EXCERPTED TEXT Start Marker

Why Trump Should Veto the Outdoors Act

Congress recently passed the Great American Outdoors Act, a law trumpeted as the greatest conservation bill in a generation. But really, it’s just pork barrel. President Trump threatened to veto the law, but after he was shown photos of some scenic areas, he said he might sign it. He may have signed it by the time you read this (Update: he did), but this policy brief shows why he should veto it.

Click image to download a four-page PDF of this policy brief.

The bill does two things: it provides funding for fixing the maintenance backlog on the national parks and it creates a dedicated fund for the Land and Water Conservation program, which buys federal lands for recreation. Neither of these sound like bad things, but in large part they are a waste.

The Mythical Maintenance Backlog

Go to any government bureaucrat with checkbook in hand and ask them to tell you about their maintenance backlog and you will get a lengthy sob story about infrastructure in dire need of repair. Some of it is true, but much of it is hyped up to allow agencies to expand their bureaucracies.

The National Park Service has been complaining about its maintenance backlog for decades, but its real problem is the bureaucracy. The agency typically spends twice as much on construction as the private sector. Building a national park visitors’ center costs twice as much, per square foot, as a commercial developer would spend on a bank or shopping mall. Building national park employee housing costs twice as much per square foot as home developers spend on private homes.

One of the reasons why the Park Service spends so much is a fact known to few members of Congress: the Park Service keeps 20 to 25 percent of construction funds for administrative overhead. The more any particular park spends on construction, the more it gets to keep for overhead. Thus, the parks have no incentive to be efficient and every incentive to be wasteful.

The aging siding on this employee housing in Yellowstone National Park is an example of national park maintenance needs. But why does Yellowstone even have employee housing when at least four gateway communities around the park have private landowners who would be glad to rent housing to park employees? National Park Service photo.

One example of Park Service waste is employee housing. A century ago, many national forests and national parks were remote from civilization, so the Forest Service and Park Service provided housing for their employees and managers. Today, except for some parks and forests in Alaska, virtually every national park and forest is a few minutes away from a city whose private landowners would be happy to rent housing to government employees.

The Forest Service stopped providing housing for most of its employees decades ago, but the Park Service continues to provide housing in many of the national parks. Employees pay rent and that rent is supposed to go into maintenance of the homes. But a 1994 GAO report found that Park Service spends three times as much on building maintenance as the Forest Service or Bureau of Land Management for similar buildings, and the rents paid by employees fail to cover these costs. There’s little justification for keeping this housing, but the Park Service does so, and the amount of overhead it keeps from maintenance probably has something to do with it.

EXCERPTED TEXT End Marker
DATA FOR ANALYSIS Start Marker

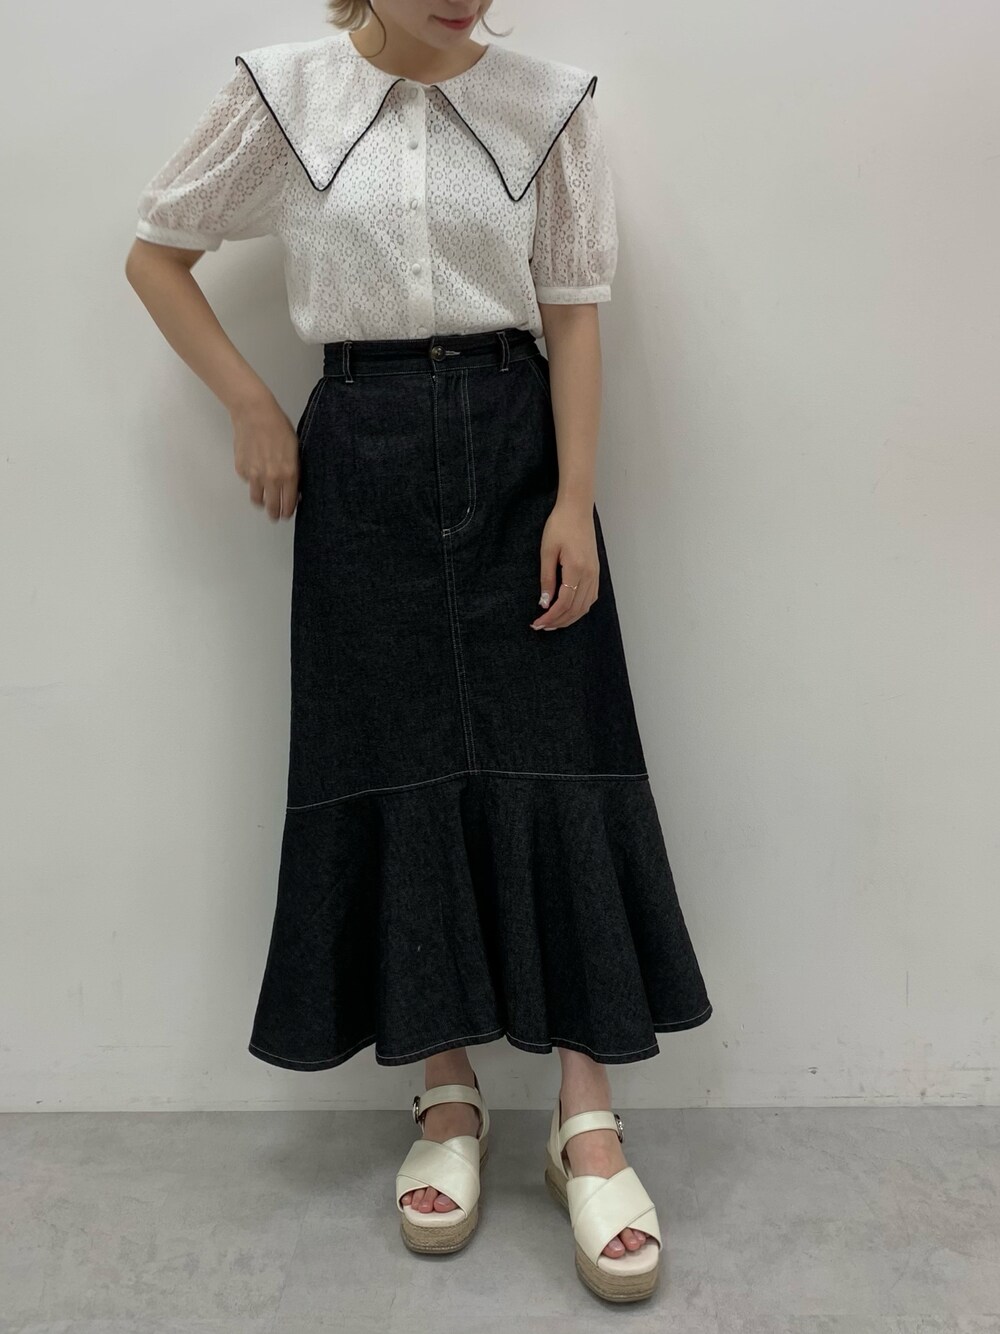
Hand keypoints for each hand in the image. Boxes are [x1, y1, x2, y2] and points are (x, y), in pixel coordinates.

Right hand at [230, 394, 300, 520]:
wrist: (254, 413)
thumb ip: (294, 471)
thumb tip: (294, 487)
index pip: (289, 504)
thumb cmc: (278, 426)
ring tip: (265, 500)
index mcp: (288, 474)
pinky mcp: (241, 469)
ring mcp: (254, 476)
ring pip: (257, 499)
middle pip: (272, 507)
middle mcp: (271, 478)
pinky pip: (248, 482)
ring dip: (262, 502)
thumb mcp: (295, 449)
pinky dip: (252, 481)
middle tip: (276, 515)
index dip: (288, 511)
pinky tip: (256, 470)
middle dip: (275, 513)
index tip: (287, 514)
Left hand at [530, 498, 599, 629]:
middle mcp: (589, 575)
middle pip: (576, 609)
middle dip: (558, 622)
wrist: (577, 510)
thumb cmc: (560, 526)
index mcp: (576, 569)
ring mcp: (595, 574)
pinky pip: (590, 598)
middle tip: (541, 627)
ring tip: (553, 623)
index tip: (537, 623)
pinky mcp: (596, 572)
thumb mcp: (547, 552)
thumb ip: (547, 579)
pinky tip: (568, 612)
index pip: (564, 603)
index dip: (550, 617)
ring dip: (569, 618)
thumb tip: (544, 603)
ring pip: (585, 606)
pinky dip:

DATA FOR ANALYSIS End Marker

• TASK SET:
1/ In the policy brief on the Outdoors Act, what share of construction funds does the Park Service keep for administrative overhead?
2/ Reproduce the passage of the policy brief on the Outdoors Act from "Click image to" up to and including "expand their bureaucracies.".

• SOLUTIONS PER TASK:
1/ 20 to 25 percent

2/
Click image to download a four-page PDF of this policy brief.

The bill does two things: it provides funding for fixing the maintenance backlog on the national parks and it creates a dedicated fund for the Land and Water Conservation program, which buys federal lands for recreation. Neither of these sound like bad things, but in large part they are a waste.

The Mythical Maintenance Backlog

Go to any government bureaucrat with checkbook in hand and ask them to tell you about their maintenance backlog and you will get a lengthy sob story about infrastructure in dire need of repair. Some of it is true, but much of it is hyped up to allow agencies to expand their bureaucracies.